The uprising of the band movement (the absence of string instruments) in the 19th and 20th centuries received great backlash from the elite crowds that surrounded orchestras. Band music was considered primitive and artless, which perhaps was both a cause and a result for more composers of different races and classes to begin using the band medium. When Frederick Fennell coined the term "wind ensemble" in 1952, his motive was to restore the high art status of "band," which had become a four letter word (Battisti, 2002). Even today, however, composers of band music and orchestra music alike are extraordinarily white and extraordinarily male. Composers and musicians of different cultures and sexes have been praised in the past, but their work has consistently been cast under the shadow of the white male greats of the distant past.
Whether the band medium specifically still remains subject to the "blue-haired" crowds is a difficult question that may differ from school to school and community to community. A large repertoire from non-white and non-male composers exists, but whether these compositions are being well received in comparison to the masterworks of the past is a personal mystery. Either way, despite the diversification of the literature in the band medium, why is the audience stereotype still rich, white, and elite?
What must music educators do in order to highlight the significance of Western art music performance to the entire American community?

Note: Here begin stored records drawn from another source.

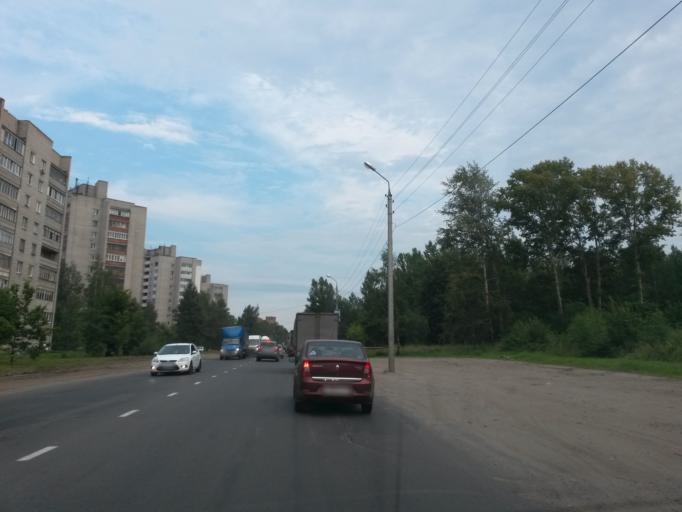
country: RU
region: Jaroslavl
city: Yaroslavl
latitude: 57.5818
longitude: 39.8288
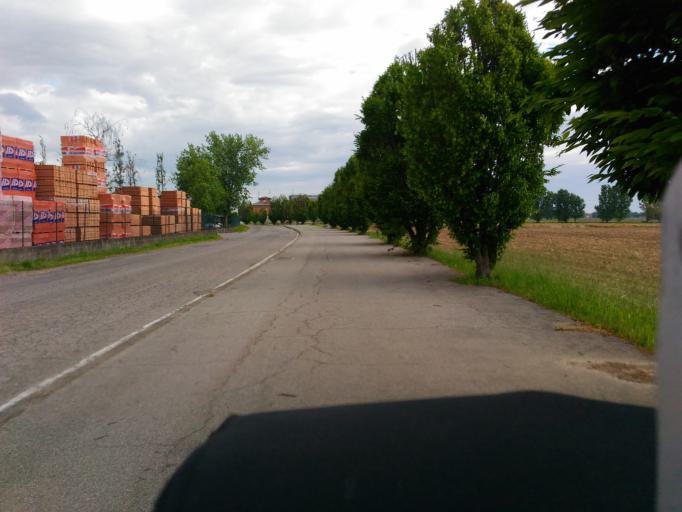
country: IT
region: Lombardy
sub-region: Citta metropolitana di Milano
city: Vizzolo Predabissi
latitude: 45.3547
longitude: 9.3523
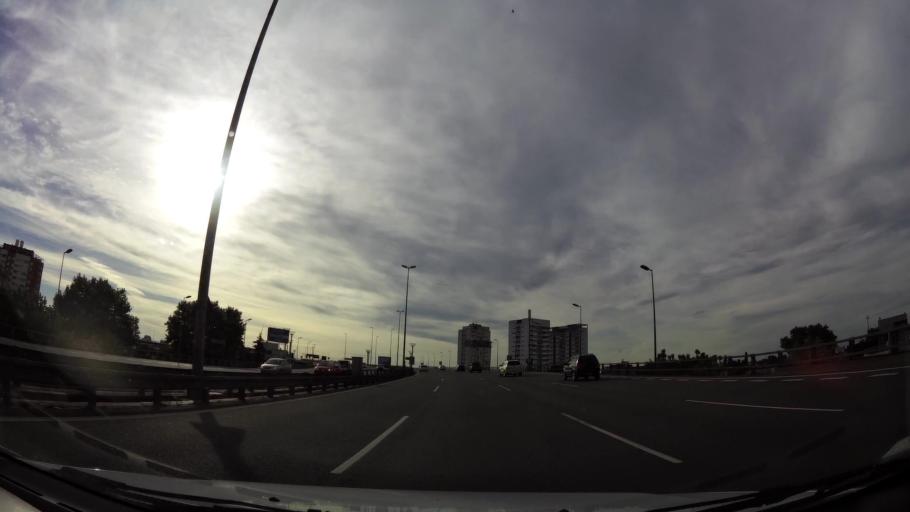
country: AR
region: Buenos Aires
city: Caseros
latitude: -34.6353
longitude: -58.5264
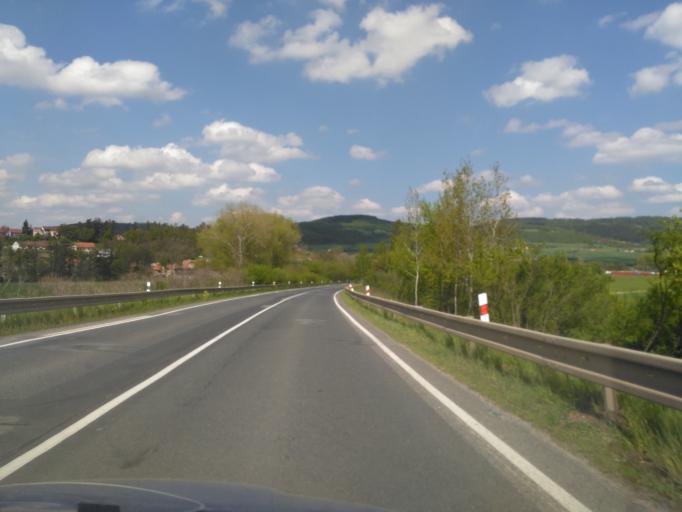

In my community, tickets for the performances of the local professional orchestra can (sometimes) be as much as $100 or more. One advantage of school band performances is that they are generally free, which appeals to a larger and more diverse crowd of guests. The first step directors should take, however, is to reflect on the school and band community and analyze the racial and classist constructs that exists within their own programs. Furthermore, directors should aim for a balance between the masterworks of the old white greats and the contemporary, diverse composers of today. Informed education of the salience of these works and their part of comprehensive music education is critical. Similarly, intense seminal works such as Music for Prague, 1968 by Karel Husa (ironically a white, Czech-American male) tend to break down institutional walls by embodying the oppression and struggle of the lower class and racial minority. On another note, the stagnant expensiveness of musical instruments may discourage students from different socio-economic backgrounds from participating in music at school. Directors may also consider scholarships or instrument inventories so any student regardless of race or class can participate in band programs.
Reference List
Allen, C. (2014). Class, race, and classical music. The Guardian. Retrieved from https://www.theguardian.com/music/musicblog/2014/apr/04/class-race-and-classical-music-candace-allen
Battisti, F. (2002). The winds of change. Galesville: Meredith Music Publications.